• [REQUIRED WORK] Reproduce the data that follows in its entirety, character for character.

(Beginning of EXERCISE DATA)

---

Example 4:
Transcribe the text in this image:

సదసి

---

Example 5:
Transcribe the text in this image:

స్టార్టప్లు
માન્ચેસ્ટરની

(End of EXERCISE DATA)

• [TASK ANSWER]
---

Example 4:
Transcribe the text in this image:

సదసి

---

Example 5:
Transcribe the text in this image:

స్టార్టప్లు
માન્ચેસ્ટરની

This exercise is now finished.